_The problem_
Check every line of the entries that follow, and copy the ones containing "more".
[Material supplied Boundary: Start]
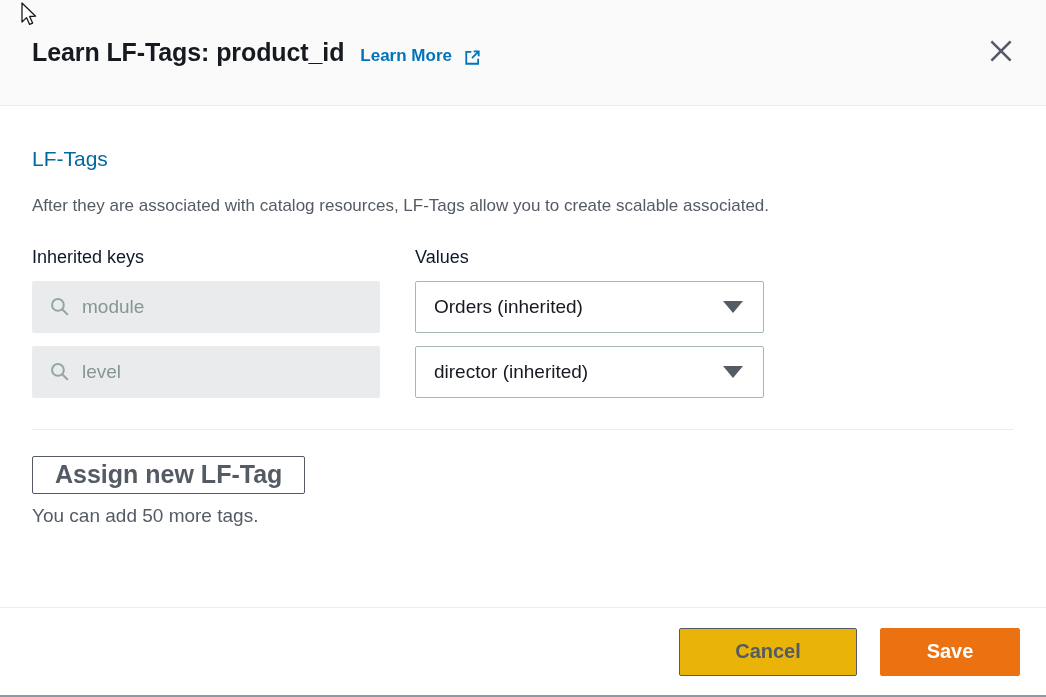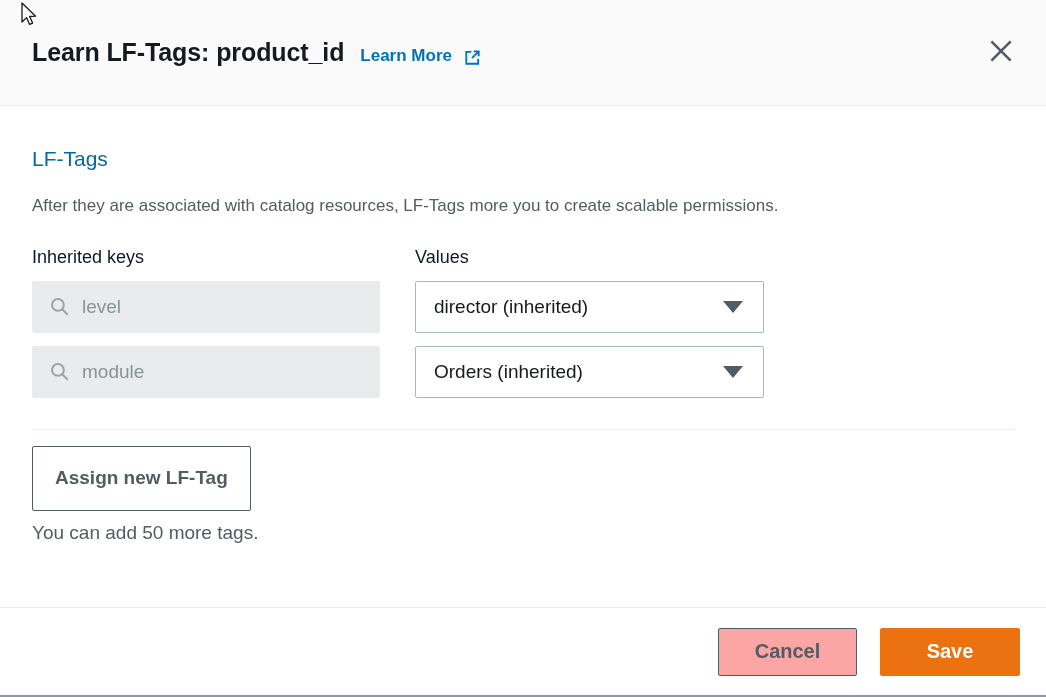--- a/index.html
+++ b/index.html
@@ -190,28 +190,28 @@
   }
 
   .divider {
     height: 1px;
     background: #eaeded;
     margin: 31px 0 0 0;
     width: 982px;
   }
 
   .assign-btn {
-    margin-top: 16px;
-    height: 65px;
+    margin-top: 26px;
+    height: 38px;
     padding: 0 22px;
     background: #ffffff;
     border: 1px solid #545b64;
     border-radius: 2px;
     font-family: "Liberation Sans", sans-serif;
-    font-size: 19px;
+    font-size: 25px;
     font-weight: bold;
     color: #545b64;
     cursor: pointer;
     display: inline-flex;
     align-items: center;
   }
 
   .add-note {
     margin-top: 11px;
     font-size: 19px;
@@ -237,22 +237,22 @@
     font-family: "Liberation Sans", sans-serif;
     font-size: 20px;
     font-weight: bold;
     cursor: pointer;
     display: inline-flex;
     align-items: center;
     justify-content: center;
   }
 
   .btn-cancel {
-    width: 139px;
-    background: #fca5a5;
+    width: 178px;
+    background: #eab308;
     border: 1px solid #545b64;
     color: #545b64;
   }
 
   .btn-save {
     width: 140px;
     background: #ec7211;
     border: 1px solid #ec7211;
     color: #ffffff;
   }
@@ -290,59 +290,59 @@
       <span>
         <svg viewBox="0 0 24 24" width="26" height="26" xmlns="http://www.w3.org/2000/svg">
           <path d="M4 4 L20 20 M20 4 L4 20" stroke="#545b64" stroke-width="2.4" stroke-linecap="square"></path>
         </svg>
       </span>
     </button>
   </div>
 
   <div class="modal-body">
     <div class="section-title">LF-Tags</div>
-    <div class="section-desc">After they are associated with catalog resources, LF-Tags more you to create scalable permissions.</div>
+    <div class="section-desc">After they are associated with catalog resources, LF-Tags allow you to create scalable associated.</div>
 
     <div class="tag-grid">
       <div class="col-headers">
         <div class="col-head keys">Inherited keys</div>
         <div class="col-head values">Values</div>
+      </div>
+
+      <div class="tag-row">
+        <div class="key-input">
+          <span class="search-icon">
+            <svg viewBox="0 0 20 20" width="21" height="21" fill="none" xmlns="http://www.w3.org/2000/svg">
+              <circle cx="8.5" cy="8.5" r="5.6" stroke="#95a5a6" stroke-width="1.9"></circle>
+              <path d="M12.8 12.8 L17.4 17.4" stroke="#95a5a6" stroke-width="1.9" stroke-linecap="round"></path>
+            </svg>
+          </span>
+          <span class="key-text">module</span>
+        </div>
+        <div class="value-select">
+          <span class="value-text">Orders (inherited)</span>
+          <span class="caret"></span>
+        </div>
       </div>
 
       <div class="tag-row">
         <div class="key-input">
           <span class="search-icon">
             <svg viewBox="0 0 20 20" width="21" height="21" fill="none" xmlns="http://www.w3.org/2000/svg">
               <circle cx="8.5" cy="8.5" r="5.6" stroke="#95a5a6" stroke-width="1.9"></circle>
               <path d="M12.8 12.8 L17.4 17.4" stroke="#95a5a6" stroke-width="1.9" stroke-linecap="round"></path>
             </svg>
           </span>
           <span class="key-text">level</span>
         </div>
         <div class="value-select">
           <span class="value-text">director (inherited)</span>
           <span class="caret"></span>
         </div>
       </div>
-
-      <div class="tag-row">
-        <div class="key-input">
-          <span class="search-icon">
-            <svg viewBox="0 0 20 20" width="21" height="21" fill="none" xmlns="http://www.w3.org/2000/svg">
-              <circle cx="8.5" cy="8.5" r="5.6" stroke="#95a5a6" stroke-width="1.9"></circle>
-              <path d="M12.8 12.8 L17.4 17.4" stroke="#95a5a6" stroke-width="1.9" stroke-linecap="round"></path>
-            </svg>
-          </span>
-          <span class="key-text">module</span>
-        </div>
-        <div class="value-select">
-          <span class="value-text">Orders (inherited)</span>
-          <span class="caret"></span>
-        </div>
-      </div>
     </div>
 
     <div class="divider"></div>
 
     <button class="assign-btn">Assign new LF-Tag</button>
     <div class="add-note">You can add 50 more tags.</div>
   </div>
 
   <div class="modal-footer">
     <button class="btn btn-cancel">Cancel</button>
[Material supplied Boundary: End]
_Finished task_
-    <div class="section-desc">After they are associated with catalog resources, LF-Tags more you to create scalable permissions.</div>
     <div class="add-note">You can add 50 more tags.</div>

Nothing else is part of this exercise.